Lloyd's Maritime and Commercial Law Quarterly
DIRECT ACTIONS AGAINST THE INSURER IN A MARITIME SETTING: THE EUROPEAN PERSPECTIVE
Vibe Ulfbeck*
The article examines the EU rules on jurisdiction and choice of law in relation to direct actions against the insurer in maritime cases. It is shown that the rules on jurisdiction presuppose that a decision as to the substance of the case has been made and the consequences of this unusual set-up are examined. It is shown that the rule creates uncertainty and gives rise to some unwanted consequences and that the problems are particularly prevalent within maritime law. It is argued that the basic problems could be solved by a simple amendment of Brussels I, Art 11(2).
1. INTRODUCTION
It is a basic principle in most jurisdictions that contracts are only binding upon their parties. As a starting point therefore, an injured party must sue the tortfeasor, who in turn must claim under its liability insurance. However, if the tortfeasor is insolvent or for other reasons difficult to approach, the question arises whether the injured party can sue the liability insurer directly. In maritime cases this is highly relevant in practice and the question can arise in a variety of different types of case.1
2. DIRECT CLAIMS IN DIFFERENT EUROPEAN SYSTEMS (SUBSTANTIVE LAW)
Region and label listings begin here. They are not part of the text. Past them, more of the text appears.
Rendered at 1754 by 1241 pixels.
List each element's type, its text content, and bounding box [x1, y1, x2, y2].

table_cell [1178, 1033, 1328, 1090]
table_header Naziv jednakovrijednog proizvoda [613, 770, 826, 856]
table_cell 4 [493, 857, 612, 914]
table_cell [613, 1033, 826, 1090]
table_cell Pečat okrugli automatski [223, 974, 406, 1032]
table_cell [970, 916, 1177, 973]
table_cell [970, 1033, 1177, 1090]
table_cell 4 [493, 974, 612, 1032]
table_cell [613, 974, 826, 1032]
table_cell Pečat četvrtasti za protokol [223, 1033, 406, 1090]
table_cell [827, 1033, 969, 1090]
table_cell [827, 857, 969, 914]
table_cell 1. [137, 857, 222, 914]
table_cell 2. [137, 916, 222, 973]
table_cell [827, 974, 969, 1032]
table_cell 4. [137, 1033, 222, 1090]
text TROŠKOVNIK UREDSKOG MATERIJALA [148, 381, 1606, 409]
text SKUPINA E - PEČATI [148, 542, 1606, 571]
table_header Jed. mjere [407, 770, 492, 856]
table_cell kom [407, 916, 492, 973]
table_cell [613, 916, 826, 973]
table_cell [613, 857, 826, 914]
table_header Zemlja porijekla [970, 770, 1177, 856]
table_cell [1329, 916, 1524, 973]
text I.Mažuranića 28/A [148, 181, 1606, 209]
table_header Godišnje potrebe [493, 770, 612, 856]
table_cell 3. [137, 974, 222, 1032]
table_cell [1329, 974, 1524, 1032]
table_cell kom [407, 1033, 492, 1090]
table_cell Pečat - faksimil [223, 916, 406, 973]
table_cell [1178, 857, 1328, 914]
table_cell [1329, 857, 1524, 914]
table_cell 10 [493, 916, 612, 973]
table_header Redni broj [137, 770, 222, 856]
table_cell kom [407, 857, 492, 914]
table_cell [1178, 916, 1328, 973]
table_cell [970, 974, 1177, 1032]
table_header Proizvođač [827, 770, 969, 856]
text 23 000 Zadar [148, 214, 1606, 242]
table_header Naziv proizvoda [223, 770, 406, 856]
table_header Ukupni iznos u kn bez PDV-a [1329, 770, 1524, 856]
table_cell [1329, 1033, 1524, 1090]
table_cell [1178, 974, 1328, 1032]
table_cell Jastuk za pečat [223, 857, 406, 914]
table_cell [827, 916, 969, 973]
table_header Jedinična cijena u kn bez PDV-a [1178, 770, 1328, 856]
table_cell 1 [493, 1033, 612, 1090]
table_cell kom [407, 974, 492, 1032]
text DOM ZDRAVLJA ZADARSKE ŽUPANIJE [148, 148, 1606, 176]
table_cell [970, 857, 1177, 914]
Only to a limited degree are there general, international rules regulating the question of direct claims. Examples include the international rules allowing for direct actions against the insurer in cases concerning oil pollution from ships2 and the EU rules providing for
* Professor of Law at CEVIA, Faculty of Law, University of Copenhagen and at the Scandinavian Institute of Maritime Law, University of Oslo.
1. First, a direct action may relate to a cargo claim. Thus, if cargo is damaged during transit and the carrier is liable, the consignee may want to sue the liability insurer of the carrier (the P&I Club) directly. In this case, there will be a contractual relationship between the claimant (the consignee) and the insured. Secondly, a direct action may relate to situations in which there is no contractual relation between the claimant and the insured. For instance, in case of a collision between two vessels, the owner of the damaged vessel may wish to sue the liability insurer of the other vessel. Likewise, direct actions may be relevant in relation to personal injuries suffered in connection with the collision. Finally, direct claims may be relevant in relation to pollution cases in which an insured vessel can be held liable.
2. Conventions containing provisions on direct claims that are currently in force are the International Convention on Civil Liability for Oil Pollution Damage 1969 and the International Convention on Civil Liability for Bunker Oil Pollution Damage 2001.